Neppure la saggezza e la bontà di Padre Brown, come l'innocenza di Innocenzo Smith, sono senza prezzo: occorre un lavoro, una paziente conquista di sé. Ecco perché certe dottrine sono tanto pericolose: perché tendono a far ritenere questo lavoro inutile o superfluo. Quando Padre Brown si imbatte nel profeta in una nuova religione che adora il Sole e afferma di poter guarire tutte le malattie fisiche, egli chiede a Flambeau, divenuto onesto compagno di indagini:
"Ed è capace di guarire l'unica malattia spirituale?" domandò Padre Brown con seria curiosità.
"E qual è l'unica malattia spirituale?", domandò a sua volta Flambeau, sorridendo.
"Oh, quella di credere di essere in perfetta salute", rispose il suo amico.
(GKC, I racconti di Padre Brown, pag. 174).
Ancora al suo intervistatore egli spiega:
"Vi sono due modi di respingere il diavolo", egli disse, "l'uno è di averne orrore perché è così lontano, l'altro di averne orrore perché è così vicino. E vizio e virtù non sono così divisi come queste due virtù".
"Voi potete pensare che un delitto è orribile, perché non potreste mai commetterlo. Io, invece, lo penso orribile appunto perché potrei commetterlo".
(Ibidem, pag. 754).
La differenza tra queste due virtù è l'ultima differenza tra Sherlock Holmes e Padre Brown: è la differenza tra orgoglio, l'immenso orgoglio intellettuale dell'uno, e umiltà, l'umiltà del piccolo dimesso prete dall'aria stolida: non esibisce l'intelligenza neppure dai tratti del volto, il nostro umile Padre Brown. D'altra parte: "Le altezze sono state create per rivolgere lo sguardo ad esse, non per guardare da esse. [...] L'umiltà è madre di giganti. Si vedono grandi cose dalla valle; solo piccole cose dal picco". (Ibidem, pag. 170).
Ritorniamo così al perché tocchi a questo piccolo prete occuparsi così spesso di crimini: semplicemente perché è il suo lavoro, il suo mestiere di prete, guarire il male. La sua umiltà e la sua fede lo pongono in condizione di padroneggiare la realtà naturale, quella comune a tutta l'umanità, la colpa e il delitto, e quella sovrannaturale, la giustizia di Dio e il perdono di cui egli è il dispensatore.
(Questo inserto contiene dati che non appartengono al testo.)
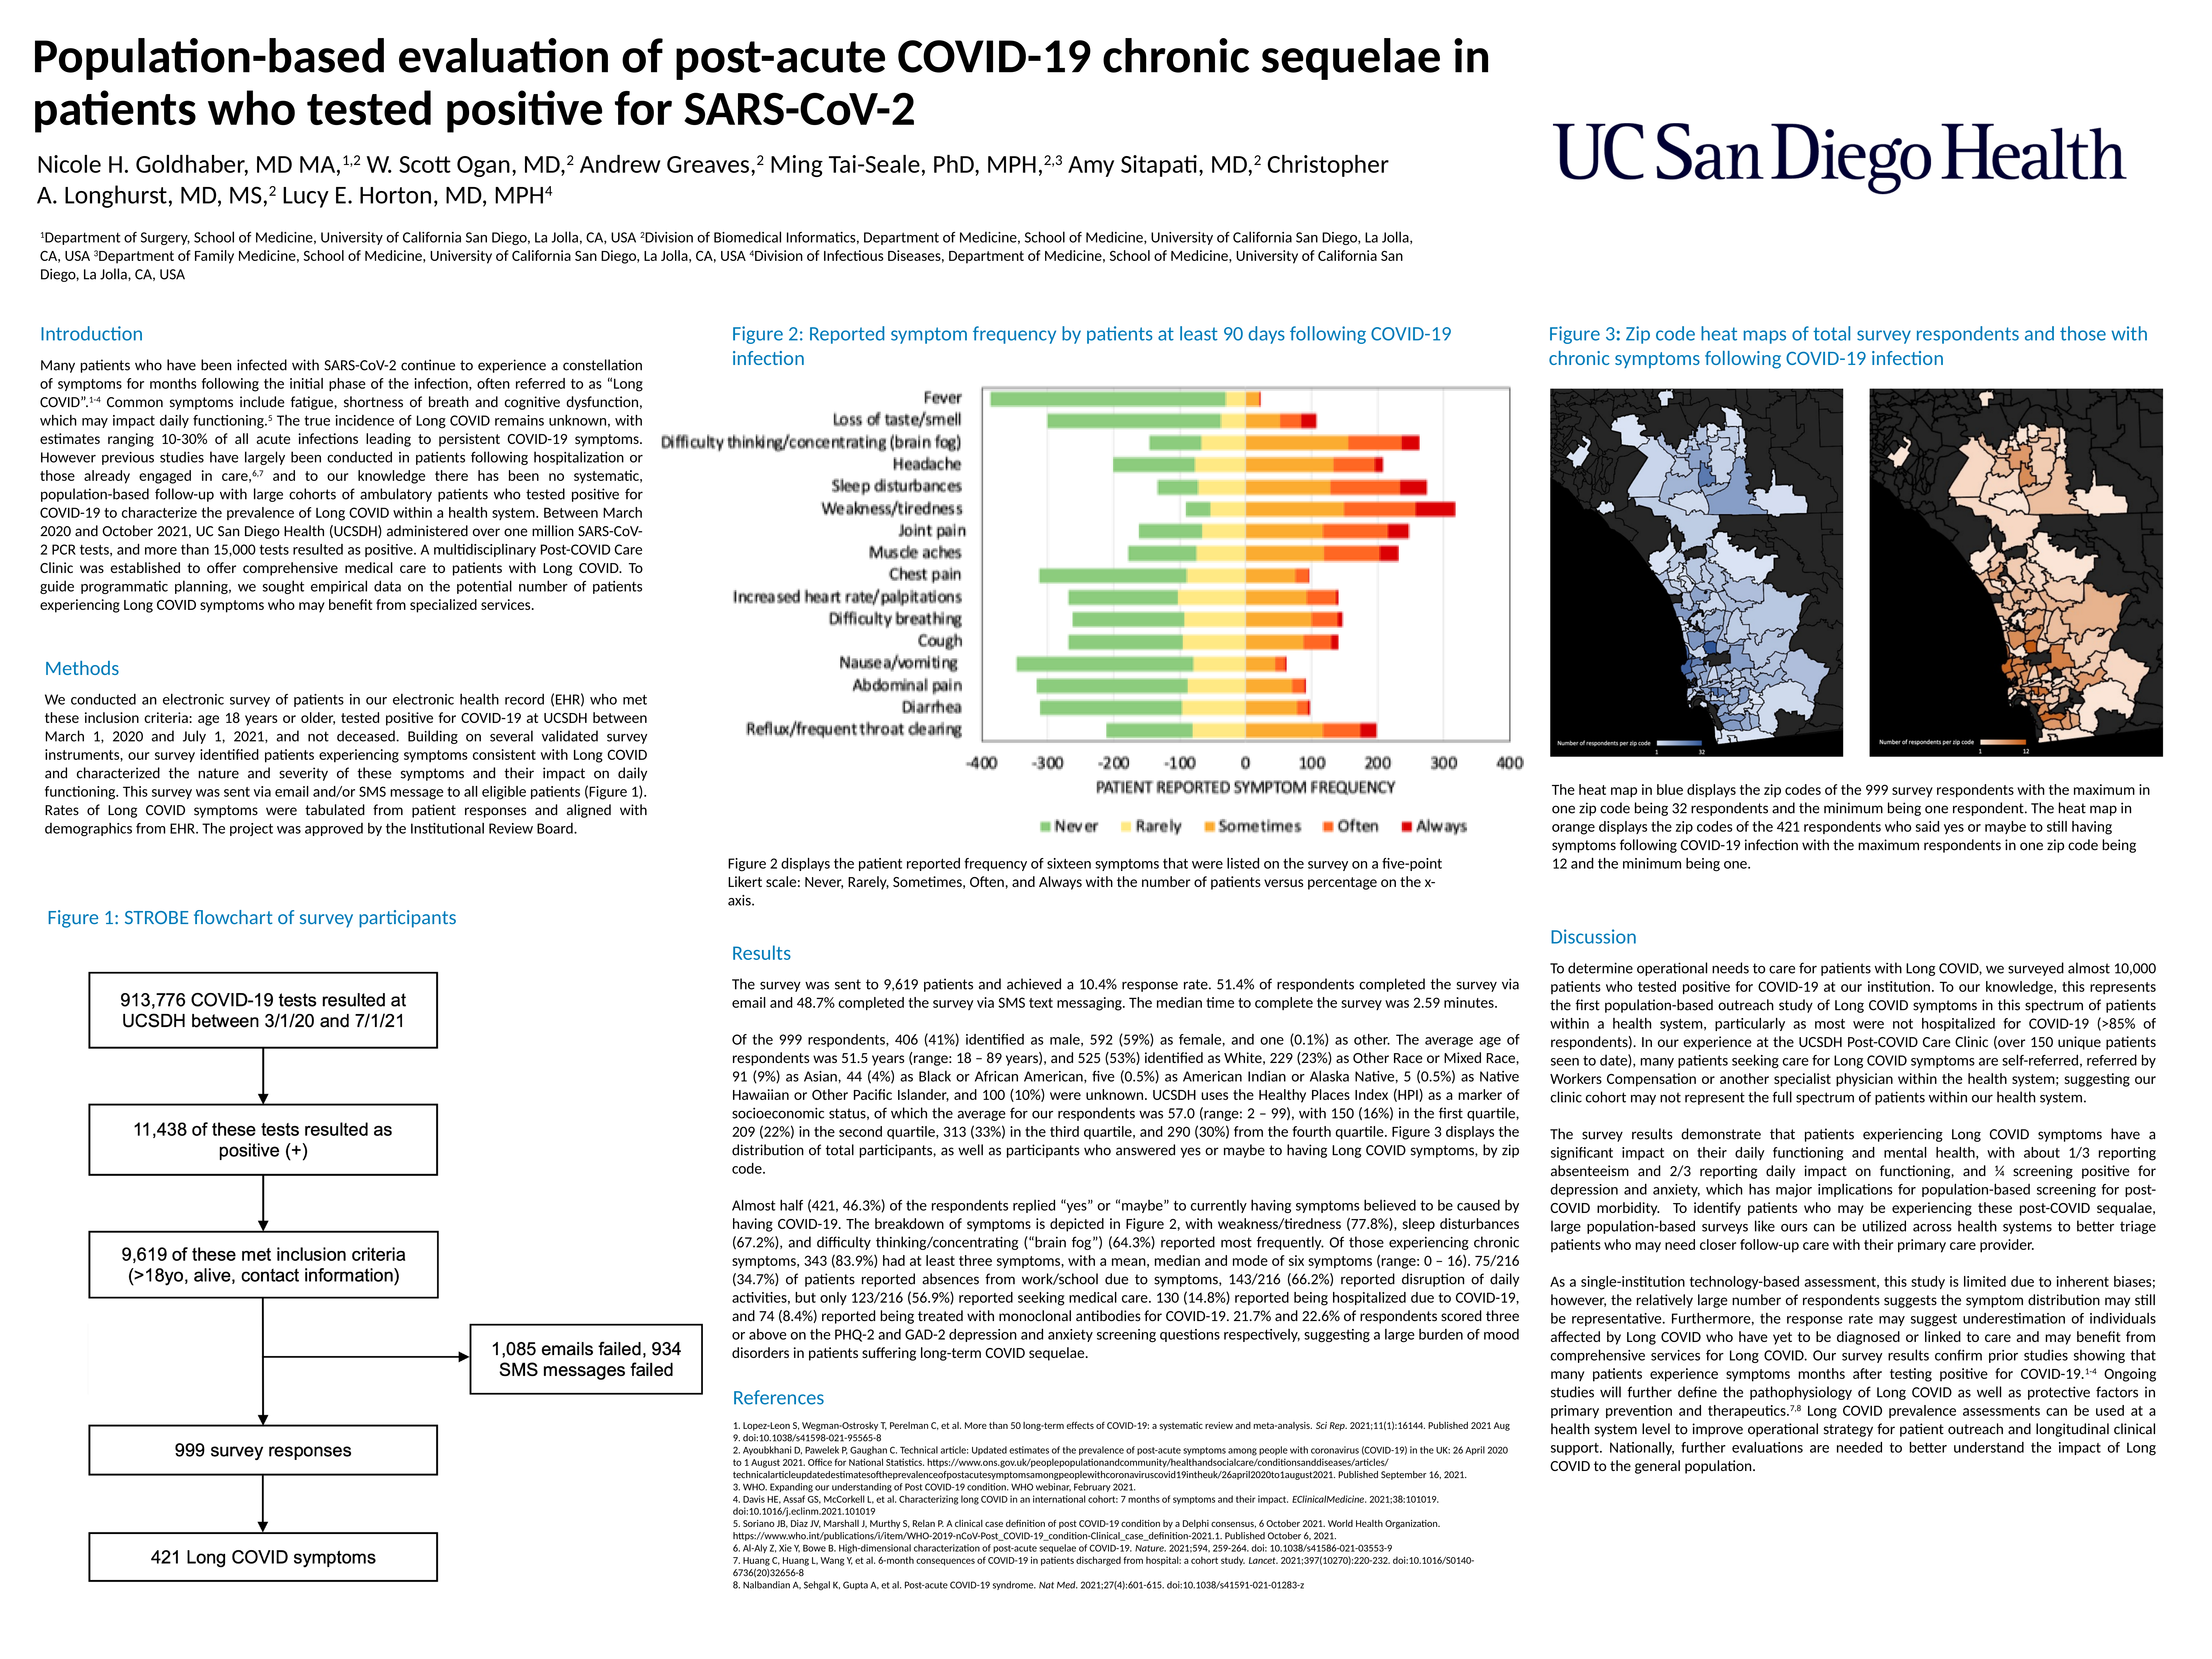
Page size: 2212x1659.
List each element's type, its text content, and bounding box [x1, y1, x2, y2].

text_box Methods We conducted an electronic survey of patients in our electronic health record (EHR) who met these inclusion criteria: age 18 years or older, tested positive for COVID-19 at UCSDH between March 1, 2020 and July 1, 2021, and not deceased. Building on several validated survey instruments, our survey identified patients experiencing symptoms consistent with Long COVID and characterized the nature and severity of these symptoms and their impact on daily functioning. This survey was sent via email and/or SMS message to all eligible patients (Figure 1). Rates of Long COVID symptoms were tabulated from patient responses and aligned with demographics from EHR. The project was approved by the Institutional Review Board. [40, 652, 598, 853]
picture [1553, 123, 2127, 194]
text_box Figure 3: Zip code heat maps of total survey respondents and those with chronic symptoms following COVID-19 infection [1544, 318, 2159, 372]
text_box Figure 2: Reported symptom frequency by patients at least 90 days following COVID-19 infection [727, 318, 1525, 375]
text_box Nicole H. Goldhaber, MD MA,1,2 W. Scott Ogan, MD,2 Andrew Greaves,2 Ming Tai-Seale, PhD, MPH,2,3 Amy Sitapati, MD,2 Christopher A. Longhurst, MD, MS,2 Lucy E. Horton, MD, MPH4 [32, 145, 1416, 225]
text_box Results The survey was sent to 9,619 patients and achieved a 10.4% response rate. 51.4% of respondents completed the survey via email and 48.7% completed the survey via SMS text messaging. The median time to complete the survey was 2.59 minutes. Of the 999 respondents, 406 (41%) identified as male, 592 (59%) as female, and one (0.1%) as other. The average age of respondents was 51.5 years (range: 18 – 89 years), and 525 (53%) identified as White, 229 (23%) as Other Race or Mixed Race, 91 (9%) as Asian, 44 (4%) as Black or African American, five (0.5%) as American Indian or Alaska Native, 5 (0.5%) as Native Hawaiian or Other Pacific Islander, and 100 (10%) were unknown. UCSDH uses the Healthy Places Index (HPI) as a marker of socioeconomic status, of which the average for our respondents was 57.0 (range: 2 – 99), with 150 (16%) in the first quartile, 209 (22%) in the second quartile, 313 (33%) in the third quartile, and 290 (30%) from the fourth quartile. Figure 3 displays the distribution of total participants, as well as participants who answered yes or maybe to having Long COVID symptoms, by zip code. Almost half (421, 46.3%) of the respondents replied “yes” or “maybe” to currently having symptoms believed to be caused by having COVID-19. The breakdown of symptoms is depicted in Figure 2, with weakness/tiredness (77.8%), sleep disturbances (67.2%), and difficulty thinking/concentrating (“brain fog”) (64.3%) reported most frequently. Of those experiencing chronic symptoms, 343 (83.9%) had at least three symptoms, with a mean, median and mode of six symptoms (range: 0 – 16). 75/216 (34.7%) of patients reported absences from work/school due to symptoms, 143/216 (66.2%) reported disruption of daily activities, but only 123/216 (56.9%) reported seeking medical care. 130 (14.8%) reported being hospitalized due to COVID-19, and 74 (8.4%) reported being treated with monoclonal antibodies for COVID-19. 21.7% and 22.6% of respondents scored three or above on the PHQ-2 and GAD-2 depression and anxiety screening questions respectively, suggesting a large burden of mood disorders in patients suffering long-term COVID sequelae. [727, 937, 1525, 1378]
text_box Figure 1: STROBE flowchart of survey participants [43, 901, 471, 944]
text_box The heat map in blue displays the zip codes of the 999 survey respondents with the maximum in one zip code being 32 respondents and the minimum being one respondent. The heat map in orange displays the zip codes of the 421 respondents who said yes or maybe to still having symptoms following COVID-19 infection with the maximum respondents in one zip code being 12 and the minimum being one. [1547, 763, 2159, 888]
text_box References 1. Lopez-Leon S, Wegman-Ostrosky T, Perelman C, et al. More than 50 long-term effects of COVID-19: a systematic review and meta-analysis. Sci Rep. 2021;11(1):16144. Published 2021 Aug 9. doi:10.1038/s41598-021-95565-8 2. Ayoubkhani D, Pawelek P, Gaughan C. Technical article: Updated estimates of the prevalence of post-acute symptoms among people with coronavirus (COVID-19) in the UK: 26 April 2020 to 1 August 2021. Office for National Statistics. https://www.ons.gov.uk/peoplepopulationandcommunity/healthandsocialcare/conditionsanddiseases/articles/technicalarticleupdatedestimatesoftheprevalenceofpostacutesymptomsamongpeoplewithcoronaviruscovid19intheuk/26april2020to1august2021. Published September 16, 2021. 3. WHO. Expanding our understanding of Post COVID-19 condition. WHO webinar, February 2021. 4. Davis HE, Assaf GS, McCorkell L, et al. Characterizing long COVID in an international cohort: 7 months of symptoms and their impact. EClinicalMedicine. 2021;38:101019. doi:10.1016/j.eclinm.2021.101019 5. Soriano JB, Diaz JV, Marshall J, Murthy S, Relan P. A clinical case definition of post COVID-19 condition by a Delphi consensus, 6 October 2021. World Health Organization. https://www.who.int/publications/i/item/WHO-2019-nCoV-Post_COVID-19_condition-Clinical_case_definition-2021.1. Published October 6, 2021. 6. Al-Aly Z, Xie Y, Bowe B. High-dimensional characterization of post-acute sequelae of COVID-19. Nature. 2021;594, 259-264. doi: 10.1038/s41586-021-03553-9 7. Huang C, Huang L, Wang Y, et al. 6-month consequences of COVID-19 in patients discharged from hospital: a cohort study. Lancet. 2021;397(10270):220-232. doi:10.1016/S0140-6736(20)32656-8 8. Nalbandian A, Sehgal K, Gupta A, et al. Post-acute COVID-19 syndrome. Nat Med. 2021;27(4):601-615. doi:10.1038/s41591-021-01283-z [728, 1382, 1519, 1607]
text_box Discussion To determine operational needs to care for patients with Long COVID, we surveyed almost 10,000 patients who tested positive for COVID-19 at our institution. To our knowledge, this represents the first population-based outreach study of Long COVID symptoms in this spectrum of patients within a health system, particularly as most were not hospitalized for COVID-19 (>85% of respondents). In our experience at the UCSDH Post-COVID Care Clinic (over 150 unique patients seen to date), many patients seeking care for Long COVID symptoms are self-referred, referred by Workers Compensation or another specialist physician within the health system; suggesting our clinic cohort may not represent the full spectrum of patients within our health system. The survey results demonstrate that patients experiencing Long COVID symptoms have a significant impact on their daily functioning and mental health, with about 1/3 reporting absenteeism and 2/3 reporting daily impact on functioning, and ¼ screening positive for depression and anxiety, which has major implications for population-based screening for post-COVID morbidity. To identify patients who may be experiencing these post-COVID sequalae, large population-based surveys like ours can be utilized across health systems to better triage patients who may need closer follow-up care with their primary care provider. As a single-institution technology-based assessment, this study is limited due to inherent biases; however, the relatively large number of respondents suggests the symptom distribution may still be representative. Furthermore, the response rate may suggest underestimation of individuals affected by Long COVID who have yet to be diagnosed or linked to care and may benefit from comprehensive services for Long COVID. Our survey results confirm prior studies showing that many patients experience symptoms months after testing positive for COVID-19.1-4 Ongoing studies will further define the pathophysiology of Long COVID as well as protective factors in primary prevention and therapeutics.7,8 Long COVID prevalence assessments can be used at a health system level to improve operational strategy for patient outreach and longitudinal clinical support. Nationally, further evaluations are needed to better understand the impact of Long COVID to the general population. [1550, 923, 2156, 1490]
text_box Population-based evaluation of post-acute COVID-19 chronic sequelae in patients who tested positive for SARS-CoV-2 [32, 30, 1655, 167]
text_box Figure 2 displays the patient reported frequency of sixteen symptoms that were listed on the survey on a five-point Likert scale: Never, Rarely, Sometimes, Often, and Always with the number of patients versus percentage on the x-axis. [723, 857, 1468, 911]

Egli è l'uomo veramente razionale e veramente libero, cui Dio ha dato il mondo come eredità e l'eterno come promessa. Ed egli “continua a camminare per la sua strada col suo passo pesante e l'ombrellone, amando la maggior parte della gente che incontra ed accettando il mondo come suo compagno, ma mai come suo giudice”. (Ibidem, pag. 775).